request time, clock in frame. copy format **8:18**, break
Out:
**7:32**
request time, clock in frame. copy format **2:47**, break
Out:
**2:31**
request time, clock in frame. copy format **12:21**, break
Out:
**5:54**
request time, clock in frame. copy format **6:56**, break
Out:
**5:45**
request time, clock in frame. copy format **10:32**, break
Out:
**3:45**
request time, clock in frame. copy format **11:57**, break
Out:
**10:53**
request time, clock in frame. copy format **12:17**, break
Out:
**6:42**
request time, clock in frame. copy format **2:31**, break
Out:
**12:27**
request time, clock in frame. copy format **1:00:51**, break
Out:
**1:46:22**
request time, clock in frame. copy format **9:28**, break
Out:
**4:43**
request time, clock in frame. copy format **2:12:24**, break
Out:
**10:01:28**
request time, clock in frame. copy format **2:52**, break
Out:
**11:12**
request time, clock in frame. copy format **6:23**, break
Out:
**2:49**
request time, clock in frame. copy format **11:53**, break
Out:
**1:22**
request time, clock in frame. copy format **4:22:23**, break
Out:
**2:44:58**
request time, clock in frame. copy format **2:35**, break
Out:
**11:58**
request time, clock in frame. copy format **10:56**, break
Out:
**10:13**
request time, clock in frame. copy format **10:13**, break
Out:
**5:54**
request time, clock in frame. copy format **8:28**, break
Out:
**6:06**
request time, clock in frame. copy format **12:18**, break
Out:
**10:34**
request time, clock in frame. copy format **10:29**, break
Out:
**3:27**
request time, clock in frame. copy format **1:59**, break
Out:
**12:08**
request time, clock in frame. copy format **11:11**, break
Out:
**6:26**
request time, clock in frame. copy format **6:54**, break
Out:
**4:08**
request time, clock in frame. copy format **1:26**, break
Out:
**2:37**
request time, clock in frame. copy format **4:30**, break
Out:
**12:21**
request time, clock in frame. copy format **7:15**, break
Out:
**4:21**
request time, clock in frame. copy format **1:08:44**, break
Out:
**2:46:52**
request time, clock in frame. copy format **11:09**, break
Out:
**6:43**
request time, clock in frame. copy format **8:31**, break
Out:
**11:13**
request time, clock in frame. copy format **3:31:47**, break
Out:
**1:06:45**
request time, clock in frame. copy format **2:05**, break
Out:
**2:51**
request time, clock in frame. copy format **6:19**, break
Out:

--*--

* [Set exercise] Rewrite the entire listing above as a JSON array of strings, with one string for each line and no entries for blank lines.

* [Written answer]
[
  "request time, clock in frame. copy format **8:18**, break",
  "Out:",
  "**7:32**",
  "request time, clock in frame. copy format **2:47**, break",
  "Out:",
  "**2:31**",
  "request time, clock in frame. copy format **12:21**, break",
  "Out:",
  "**5:54**",
  "request time, clock in frame. copy format **6:56**, break",
  "Out:",
  "**5:45**",
  "request time, clock in frame. copy format **10:32**, break",
  "Out:",
  "**3:45**",
  "request time, clock in frame. copy format **11:57**, break",
  "Out:",
  "**10:53**",
  "request time, clock in frame. copy format **12:17**, break",
  "Out:",
  "**6:42**",
  "request time, clock in frame. copy format **2:31**, break",
  "Out:",
  "**12:27**",
  "request time, clock in frame. copy format **1:00:51**, break",
  "Out:",
  "**1:46:22**",
  "request time, clock in frame. copy format **9:28**, break",
  "Out:",
  "**4:43**",
  "request time, clock in frame. copy format **2:12:24**, break",
  "Out:",
  "**10:01:28**",
  "request time, clock in frame. copy format **2:52**, break",
  "Out:",
  "**11:12**",
  "request time, clock in frame. copy format **6:23**, break",
  "Out:",
  "**2:49**",
  "request time, clock in frame. copy format **11:53**, break",
  "Out:",
  "**1:22**",
  "request time, clock in frame. copy format **4:22:23**, break",
  "Out:",
  "**2:44:58**",
  "request time, clock in frame. copy format **2:35**, break",
  "Out:",
  "**11:58**",
  "request time, clock in frame. copy format **10:56**, break",
  "Out:",
  "**10:13**",
  "request time, clock in frame. copy format **10:13**, break",
  "Out:",
  "**5:54**",
  "request time, clock in frame. copy format **8:28**, break",
  "Out:",
  "**6:06**",
  "request time, clock in frame. copy format **12:18**, break",
  "Out:",
  "**10:34**",
  "request time, clock in frame. copy format **10:29**, break",
  "Out:",
  "**3:27**",
  "request time, clock in frame. copy format **1:59**, break",
  "Out:",
  "**12:08**",
  "request time, clock in frame. copy format **11:11**, break",
  "Out:",
  "**6:26**",
  "request time, clock in frame. copy format **6:54**, break",
  "Out:",
  "**4:08**",
  "request time, clock in frame. copy format **1:26**, break",
  "Out:",
  "**2:37**",
  "request time, clock in frame. copy format **4:30**, break",
  "Out:",
  "**12:21**",
  "request time, clock in frame. copy format **7:15**, break",
  "Out:",
  "**4:21**",
  "request time, clock in frame. copy format **1:08:44**, break",
  "Out:",
  "**2:46:52**",
  "request time, clock in frame. copy format **11:09**, break",
  "Out:",
  "**6:43**",
  "request time, clock in frame. copy format **8:31**, break",
  "Out:",
  "**11:13**",
  "request time, clock in frame. copy format **3:31:47**, break",
  "Out:",
  "**1:06:45**",
  "request time, clock in frame. copy format **2:05**, break",
  "Out:",
  "**2:51**",
  "request time, clock in frame. copy format **6:19**, break",
  "Out:"
]